The challenge is to lead the change throughout the company, which starts with the CEO, who should understand the importance of playing an active role to bring the rest of the team on board, especially middle management.
“If I had asked people what they wanted, they would have said faster horses.”
“Change management is essential. To change an organization, you have to apply pressure.”
Pierre-Guy Amand director of innovation at ArianeGroup
In order to draw up an ambitious action plan to defend its business, companies must first adopt a new vision of their activity and redefine their playing field, while keeping in mind that “there is no market, only customers”. That means they should consider things from the customer’s perspective, instead of focusing on the product. The main goals here are to diversify and connect directly with the customer to keep new players from intruding on this relationship.
To that end, companies need to monitor their uses. EasyJet did this in travel, by placing its website at the center of its strategy, well before other players followed suit, and by rolling out an iPhone app at a time when, as underlined by Stéphane Crétel, Innovation project manager at Air France KLM, during a debate organized at Leonard:Paris, “we were still saying, iPhone? We all use Blackberries!”

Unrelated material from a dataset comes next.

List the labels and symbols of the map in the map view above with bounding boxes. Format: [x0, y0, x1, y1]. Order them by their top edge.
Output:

In conclusion: key takeaways
Focus on the customer, attract the best talent and adopt an innovative approach… Disruption is here to stay, so we want to share a few essential keys for coping with its effects.

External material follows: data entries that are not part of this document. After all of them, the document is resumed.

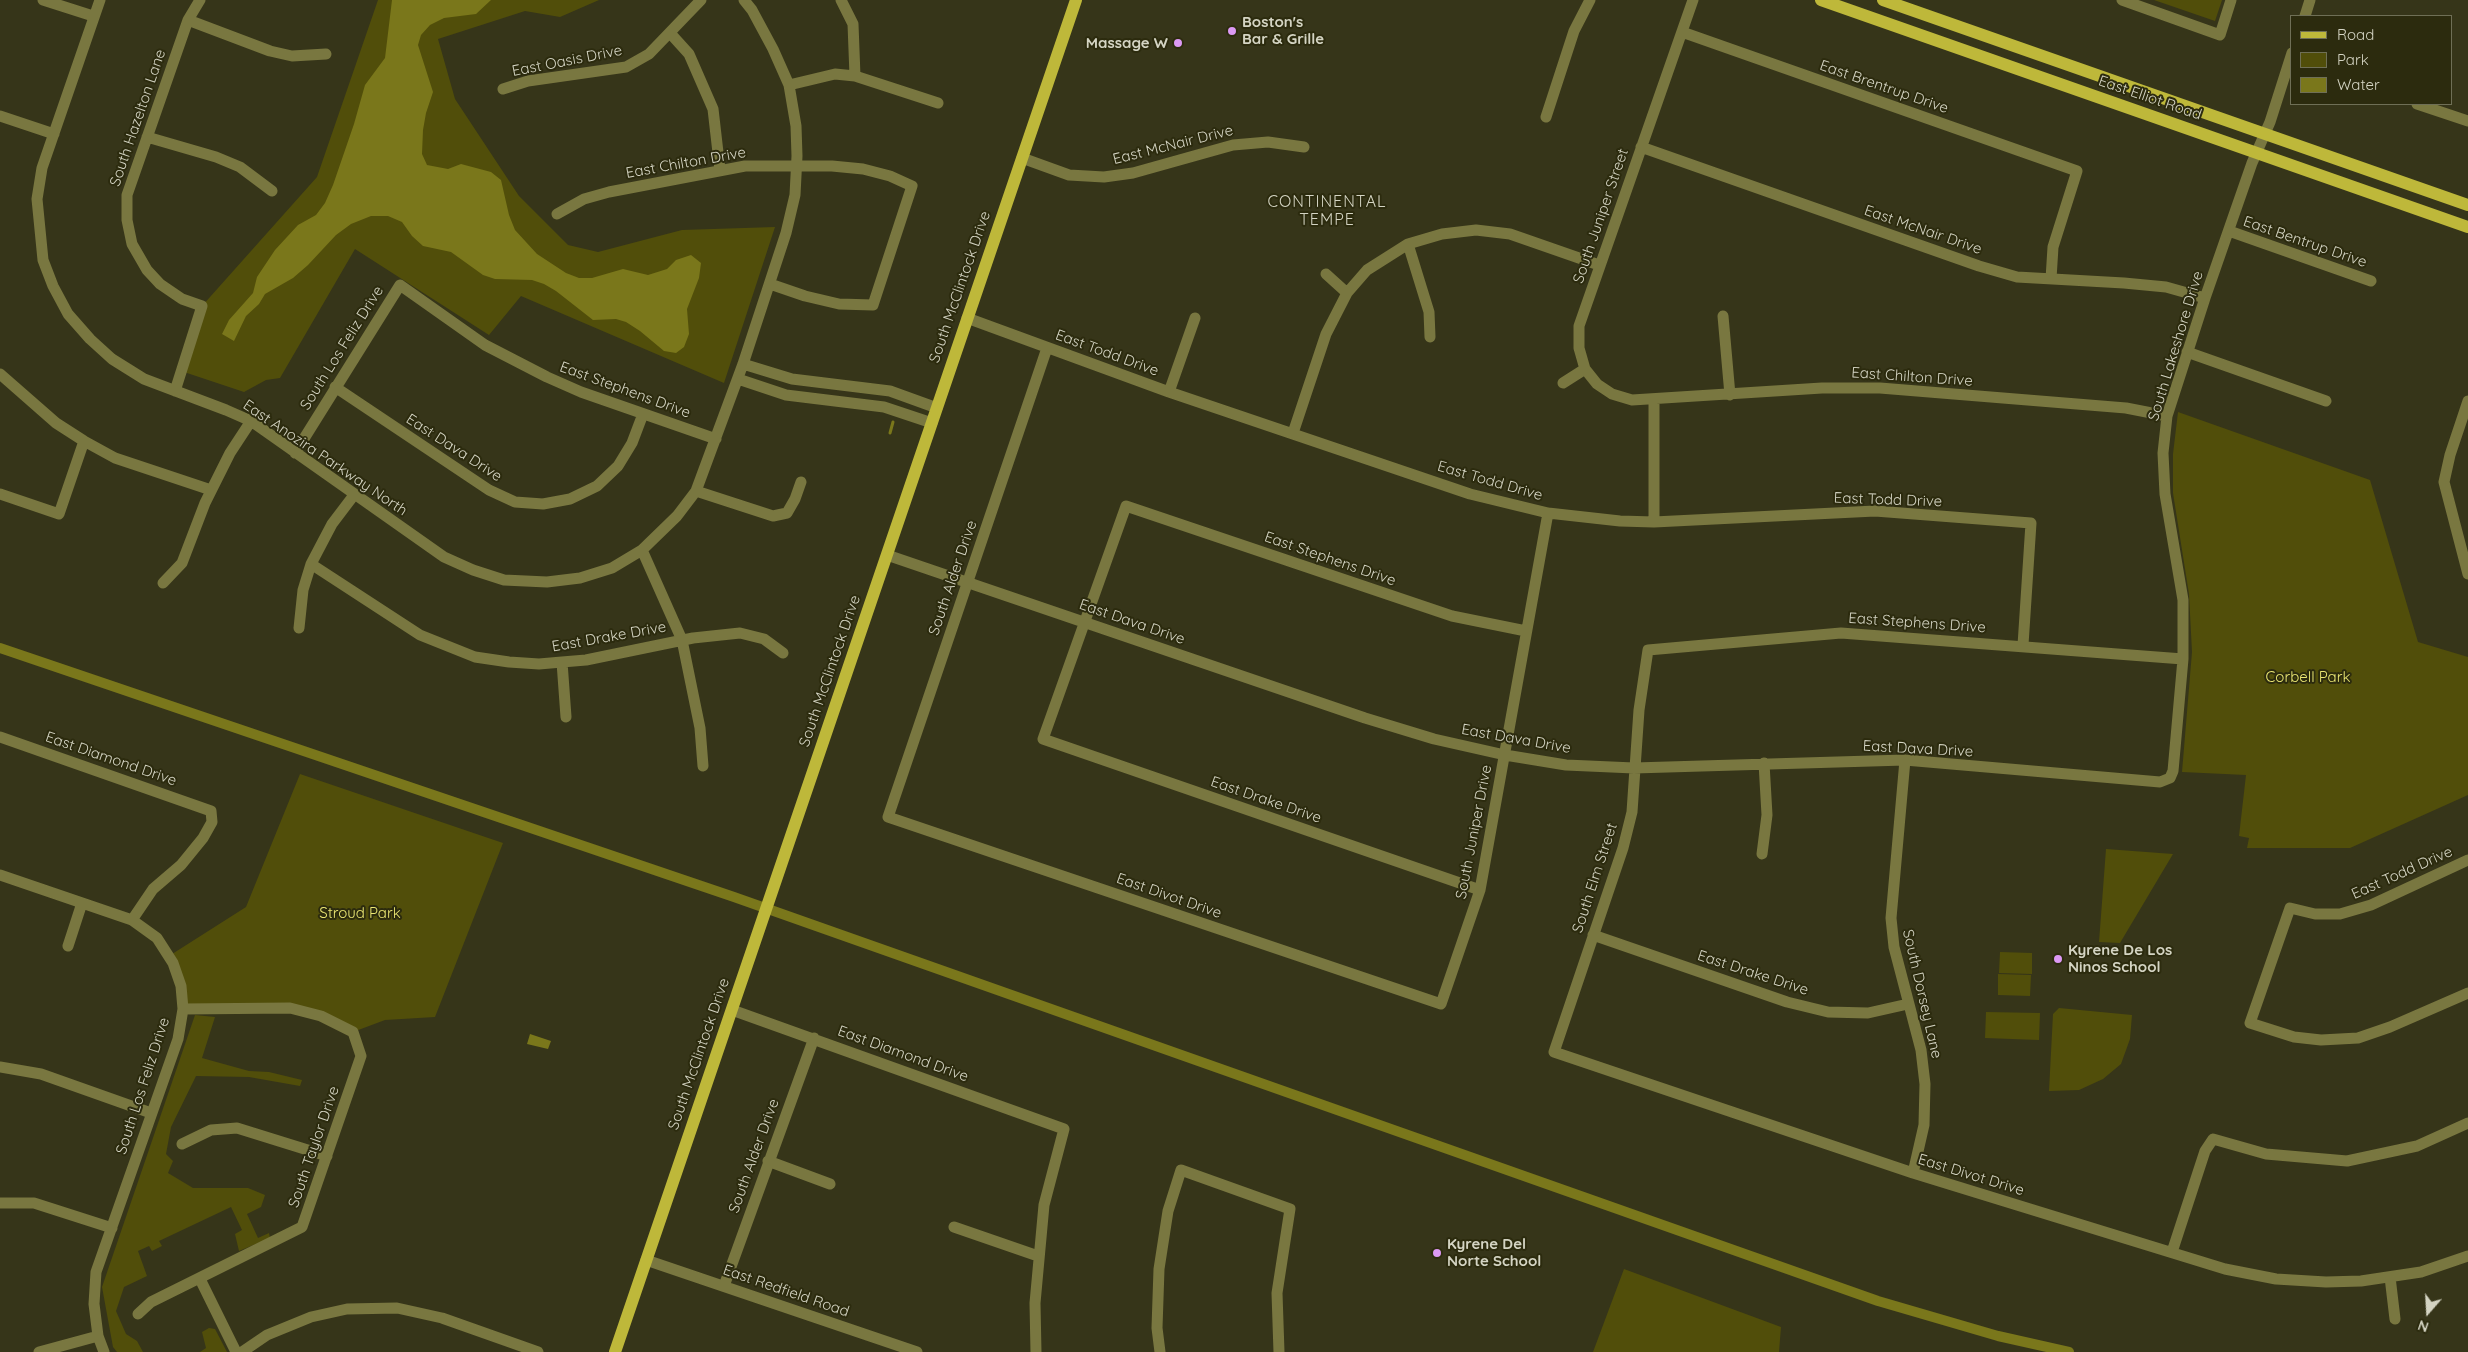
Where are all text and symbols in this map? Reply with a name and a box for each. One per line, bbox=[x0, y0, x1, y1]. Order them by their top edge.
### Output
place label: Boston's Bar & Grille bbox=[1242, 13, 1324, 48]
legend bbox=[2290, 15, 2453, 105]
marker: Boston's Bar & Grille bbox=[1226, 25, 1238, 37]
text: Road bbox=[2337, 25, 2374, 44]
place label: Massage W bbox=[1086, 34, 1168, 52]
marker: Massage W bbox=[1172, 37, 1184, 49]
street label: East Oasis Drive bbox=[510, 41, 624, 81]
street label: South Hazelton Lane bbox=[106, 47, 170, 189]
text: Park bbox=[2337, 50, 2369, 69]
street label: East Brentrup Drive bbox=[1817, 57, 1951, 117]
street label: East Elliot Road bbox=[2096, 72, 2204, 124]
text: Water bbox=[2337, 75, 2380, 94]
street label: East McNair Drive bbox=[1111, 121, 1235, 169]
street label: East Chilton Drive bbox=[625, 144, 747, 182]
street label: South Juniper Street bbox=[1570, 146, 1632, 286]
district label: CONTINENTAL TEMPE bbox=[1266, 192, 1388, 230]
street label: East McNair Drive bbox=[1862, 201, 1984, 259]
street label: South McClintock Drive bbox=[926, 209, 994, 365]
street label: East Bentrup Drive bbox=[2241, 212, 2369, 272]
street label: South Lakeshore Drive bbox=[2145, 269, 2207, 423]
street label: South Los Feliz Drive bbox=[297, 283, 387, 413]
street label: East Todd Drive bbox=[1053, 326, 1161, 380]
street label: East Stephens Drive bbox=[557, 358, 693, 422]
street label: East Chilton Drive bbox=[1851, 364, 1973, 390]
street label: East Anozira Parkway North bbox=[239, 396, 411, 520]
street label: East Dava Drive bbox=[403, 410, 505, 486]
street label: East Todd Drive bbox=[1435, 457, 1545, 505]
street label: East Todd Drive bbox=[1833, 489, 1943, 511]
street label: South Alder Drive bbox=[925, 518, 981, 638]
street label: East Stephens Drive bbox=[1262, 528, 1398, 590]
street label: South McClintock Drive bbox=[796, 593, 864, 749]
street label: East Dava Drive bbox=[1077, 595, 1187, 649]
street label: East Stephens Drive bbox=[1848, 609, 1986, 637]
street label: East Drake Drive bbox=[550, 618, 668, 656]
park label: Corbell Park bbox=[2266, 668, 2350, 686]
street label: East Dava Drive bbox=[1460, 721, 1572, 757]
street label: East Diamond Drive bbox=[43, 728, 179, 790]
street label: East Dava Drive bbox=[1862, 737, 1974, 761]
street label: South Juniper Drive bbox=[1452, 763, 1496, 901]
street label: East Drake Drive bbox=[1208, 773, 1324, 827]
street label: South Elm Street bbox=[1569, 821, 1621, 935]
street label: East Todd Drive bbox=[2349, 843, 2455, 903]
street label: East Divot Drive bbox=[1114, 870, 1224, 922]
park label: Stroud Park bbox=[319, 904, 401, 922]
street label: South Dorsey Lane bbox=[1898, 928, 1946, 1060]
place label: Kyrene De Los Ninos School bbox=[2068, 941, 2172, 976]
street label: East Drake Drive bbox=[1695, 947, 1811, 999]
marker: Kyrene De Los Ninos School bbox=[2052, 953, 2064, 965]
street label: South McClintock Drive bbox=[665, 976, 733, 1132]
street label: South Los Feliz Drive bbox=[112, 1015, 174, 1157]
street label: East Diamond Drive bbox=[835, 1022, 971, 1086]
street label: South Taylor Drive bbox=[285, 1084, 343, 1210]
street label: South Alder Drive bbox=[725, 1096, 783, 1216]
street label: East Divot Drive bbox=[1916, 1150, 2026, 1200]
place label: Kyrene Del Norte School bbox=[1447, 1235, 1541, 1270]
marker: Kyrene Del Norte School bbox=[1431, 1247, 1443, 1259]
street label: East Redfield Road bbox=[721, 1261, 851, 1321]
north arrow bbox=[2403, 1287, 2453, 1337]
text: N bbox=[2415, 1316, 2431, 1336]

- Every industry is impacted by the redistribution of value chains, no company is shielded from disruption, regardless of its size or activity
- All it takes is one innovation in technology or the customer experience for a newcomer to position its business in a key aspect of your activity (often nearest to the customer)
- In construction, mobility and energy, many companies are innovating, even if their ambitions are not as expansive as Katerra or The Boring Company
- The environmental transition brings additional factors of disruption and reorganization in these markets, with carbon reduction issuing a strong call to arms to innovators.
“This confrontation is here to stay: disrupting disruption means no longer seeing it as a new, fast and sudden phenomenon, but instead as a permanent, slow and gradual threat that demands constant adaptation. We’re working on it, and our work is never done!”